Content

Speaker: Aaron Mueller (Boston University)

Image
A photo of Aaron Mueller.
A photo of Aaron Mueller.

Abstract: Language has a rich temporality: it is expressed and parsed incrementally through time, and meaning is iteratively composed from a sequence and its context. Interpretability research has not deeply engaged with this structure: most methods assume that mechanisms are global and static. In this talk, I will present three efforts aimed at studying the temporal and positional dynamics of language model internals. First, I will introduce methods for automatically discovering circuits—task-specific subgraphs of the computation graph—with explicit attention to when and where information flows across token positions. Then, I will introduce Temporal Sparse Autoencoders, which relax the standard assumption that features remain stationary over time; this method enables us to trace how concepts dynamically increase in complexity and number as context size increases. Finally, I will show a case study using garden-path sentences, where a time-aware perspective helps explain incremental sentence processing and how models revise their interpretation of a sequence as new information is received.

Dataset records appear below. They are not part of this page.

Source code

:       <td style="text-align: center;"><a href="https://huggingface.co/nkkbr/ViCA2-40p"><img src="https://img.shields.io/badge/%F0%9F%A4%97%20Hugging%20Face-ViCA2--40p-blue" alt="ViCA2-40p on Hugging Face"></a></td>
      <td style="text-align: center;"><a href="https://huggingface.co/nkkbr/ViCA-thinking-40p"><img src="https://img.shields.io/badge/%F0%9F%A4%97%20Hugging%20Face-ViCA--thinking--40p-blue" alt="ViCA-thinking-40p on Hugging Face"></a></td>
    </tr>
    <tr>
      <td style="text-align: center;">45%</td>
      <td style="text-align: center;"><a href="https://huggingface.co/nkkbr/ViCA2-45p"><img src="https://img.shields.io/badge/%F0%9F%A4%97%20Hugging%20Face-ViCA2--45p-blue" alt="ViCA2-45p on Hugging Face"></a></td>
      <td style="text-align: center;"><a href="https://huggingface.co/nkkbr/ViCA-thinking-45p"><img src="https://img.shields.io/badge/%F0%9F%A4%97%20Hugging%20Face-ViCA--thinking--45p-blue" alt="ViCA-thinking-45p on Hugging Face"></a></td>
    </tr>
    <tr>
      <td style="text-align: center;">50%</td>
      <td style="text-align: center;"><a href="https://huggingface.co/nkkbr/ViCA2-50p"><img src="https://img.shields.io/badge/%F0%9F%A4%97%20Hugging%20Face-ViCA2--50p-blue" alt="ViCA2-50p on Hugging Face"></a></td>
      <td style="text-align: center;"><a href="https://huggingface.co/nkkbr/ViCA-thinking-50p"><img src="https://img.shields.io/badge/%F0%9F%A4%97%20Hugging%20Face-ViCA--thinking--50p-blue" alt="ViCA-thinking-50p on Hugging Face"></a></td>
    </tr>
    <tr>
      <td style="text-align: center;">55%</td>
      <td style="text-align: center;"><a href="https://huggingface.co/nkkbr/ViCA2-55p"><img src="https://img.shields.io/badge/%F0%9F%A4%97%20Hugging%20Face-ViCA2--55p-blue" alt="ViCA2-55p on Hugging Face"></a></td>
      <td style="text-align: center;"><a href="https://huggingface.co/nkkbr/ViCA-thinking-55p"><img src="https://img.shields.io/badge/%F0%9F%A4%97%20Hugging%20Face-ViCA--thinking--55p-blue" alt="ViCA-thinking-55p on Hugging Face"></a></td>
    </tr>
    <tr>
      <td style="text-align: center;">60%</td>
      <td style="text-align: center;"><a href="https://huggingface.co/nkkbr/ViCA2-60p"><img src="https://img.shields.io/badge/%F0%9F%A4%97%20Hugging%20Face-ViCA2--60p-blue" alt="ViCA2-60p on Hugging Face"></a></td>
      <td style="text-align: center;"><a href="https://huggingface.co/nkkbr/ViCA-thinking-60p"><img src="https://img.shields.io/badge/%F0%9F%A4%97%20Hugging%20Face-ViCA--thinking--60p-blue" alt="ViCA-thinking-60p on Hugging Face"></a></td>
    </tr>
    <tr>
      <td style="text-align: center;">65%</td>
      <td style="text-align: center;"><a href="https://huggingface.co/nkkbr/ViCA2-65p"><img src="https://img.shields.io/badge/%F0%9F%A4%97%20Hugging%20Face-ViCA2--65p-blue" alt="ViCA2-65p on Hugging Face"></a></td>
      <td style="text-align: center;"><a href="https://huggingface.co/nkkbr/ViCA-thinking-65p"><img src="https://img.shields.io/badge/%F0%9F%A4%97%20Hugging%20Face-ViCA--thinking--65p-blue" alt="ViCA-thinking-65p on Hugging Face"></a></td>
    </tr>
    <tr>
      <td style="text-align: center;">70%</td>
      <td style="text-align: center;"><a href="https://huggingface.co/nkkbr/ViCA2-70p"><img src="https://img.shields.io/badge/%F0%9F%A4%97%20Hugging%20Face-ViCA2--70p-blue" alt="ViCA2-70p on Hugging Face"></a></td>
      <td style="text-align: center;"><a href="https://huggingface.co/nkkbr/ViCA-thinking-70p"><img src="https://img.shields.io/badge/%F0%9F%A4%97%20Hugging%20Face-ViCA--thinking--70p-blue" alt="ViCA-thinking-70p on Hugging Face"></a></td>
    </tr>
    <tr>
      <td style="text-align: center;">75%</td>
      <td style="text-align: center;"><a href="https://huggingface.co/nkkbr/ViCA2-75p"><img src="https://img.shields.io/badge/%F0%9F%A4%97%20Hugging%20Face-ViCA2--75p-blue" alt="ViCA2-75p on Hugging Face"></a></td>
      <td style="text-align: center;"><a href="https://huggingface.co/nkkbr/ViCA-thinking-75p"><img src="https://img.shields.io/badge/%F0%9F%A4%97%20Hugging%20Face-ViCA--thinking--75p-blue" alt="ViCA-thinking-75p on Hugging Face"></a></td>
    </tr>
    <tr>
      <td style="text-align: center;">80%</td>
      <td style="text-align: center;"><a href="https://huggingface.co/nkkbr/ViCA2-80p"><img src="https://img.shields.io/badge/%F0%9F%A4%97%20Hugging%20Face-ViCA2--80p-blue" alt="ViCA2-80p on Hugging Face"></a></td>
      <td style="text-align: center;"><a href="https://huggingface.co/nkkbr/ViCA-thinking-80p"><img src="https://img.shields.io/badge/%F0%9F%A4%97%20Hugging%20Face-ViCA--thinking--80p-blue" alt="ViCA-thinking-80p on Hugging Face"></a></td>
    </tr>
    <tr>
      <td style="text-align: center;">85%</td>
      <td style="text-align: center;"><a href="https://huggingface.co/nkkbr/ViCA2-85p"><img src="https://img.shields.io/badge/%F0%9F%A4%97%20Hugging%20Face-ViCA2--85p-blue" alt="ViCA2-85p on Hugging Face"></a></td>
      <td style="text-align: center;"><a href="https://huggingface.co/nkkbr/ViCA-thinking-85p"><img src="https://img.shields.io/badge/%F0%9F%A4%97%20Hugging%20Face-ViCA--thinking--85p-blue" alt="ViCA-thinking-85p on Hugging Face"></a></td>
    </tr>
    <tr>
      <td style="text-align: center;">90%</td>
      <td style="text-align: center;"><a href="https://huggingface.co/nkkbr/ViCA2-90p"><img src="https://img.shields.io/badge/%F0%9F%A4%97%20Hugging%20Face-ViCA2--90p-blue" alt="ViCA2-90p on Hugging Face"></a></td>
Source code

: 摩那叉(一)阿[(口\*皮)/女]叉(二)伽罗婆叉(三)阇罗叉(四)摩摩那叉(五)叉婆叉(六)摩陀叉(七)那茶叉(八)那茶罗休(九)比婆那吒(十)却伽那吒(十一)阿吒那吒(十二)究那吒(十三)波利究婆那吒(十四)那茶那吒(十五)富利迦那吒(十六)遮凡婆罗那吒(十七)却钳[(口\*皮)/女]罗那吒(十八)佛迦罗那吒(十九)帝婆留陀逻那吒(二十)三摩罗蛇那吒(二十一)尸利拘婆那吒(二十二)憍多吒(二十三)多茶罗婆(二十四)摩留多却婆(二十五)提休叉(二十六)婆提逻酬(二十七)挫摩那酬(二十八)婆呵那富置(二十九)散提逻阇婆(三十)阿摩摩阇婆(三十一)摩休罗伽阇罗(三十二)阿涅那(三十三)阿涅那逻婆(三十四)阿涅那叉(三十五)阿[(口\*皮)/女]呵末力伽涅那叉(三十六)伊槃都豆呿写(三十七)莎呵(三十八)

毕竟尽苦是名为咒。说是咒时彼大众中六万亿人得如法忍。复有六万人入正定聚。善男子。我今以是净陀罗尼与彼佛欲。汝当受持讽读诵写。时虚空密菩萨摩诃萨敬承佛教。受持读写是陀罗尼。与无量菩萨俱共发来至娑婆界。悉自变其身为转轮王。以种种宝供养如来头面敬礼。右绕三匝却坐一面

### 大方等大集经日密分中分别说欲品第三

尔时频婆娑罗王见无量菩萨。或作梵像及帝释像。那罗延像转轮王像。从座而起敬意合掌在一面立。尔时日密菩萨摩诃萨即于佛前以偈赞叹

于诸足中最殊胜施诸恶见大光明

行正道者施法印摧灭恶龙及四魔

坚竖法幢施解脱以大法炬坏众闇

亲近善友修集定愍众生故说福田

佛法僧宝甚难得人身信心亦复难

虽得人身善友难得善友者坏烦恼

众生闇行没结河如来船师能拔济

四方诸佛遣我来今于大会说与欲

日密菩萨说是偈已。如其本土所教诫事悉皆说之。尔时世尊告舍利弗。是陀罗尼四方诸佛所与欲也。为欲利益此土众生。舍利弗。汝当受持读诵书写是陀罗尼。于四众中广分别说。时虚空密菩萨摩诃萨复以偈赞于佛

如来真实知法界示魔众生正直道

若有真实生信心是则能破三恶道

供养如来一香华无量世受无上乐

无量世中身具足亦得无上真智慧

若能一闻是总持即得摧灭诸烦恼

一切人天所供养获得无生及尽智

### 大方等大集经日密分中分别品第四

Together, these works show that interpretability must capture not just what models represent, but also how they evolve through time. I argue that this perspective will help us build a more predictive and precise science of language model behavior and control.

Bio: Aaron Mueller is an assistant professor of Computer Science and, by courtesy, of Data Science at Boston University. His research centers on developing language modeling methods and evaluations inspired by causal and linguistic principles, and applying these to precisely control and improve the generalization of computational models of language. He completed a Ph.D. at Johns Hopkins University and was a Zuckerman postdoctoral fellow at Northeastern and the Technion. His work has been published in ML and NLP venues (such as ICML, ACL, and EMNLP) and has won awards at TMLR and ACL. He is a recurring organizer of the BlackboxNLP and BabyLM workshops, and has recently been featured in IEEE Spectrum (2024) and MIT Technology Review (2025).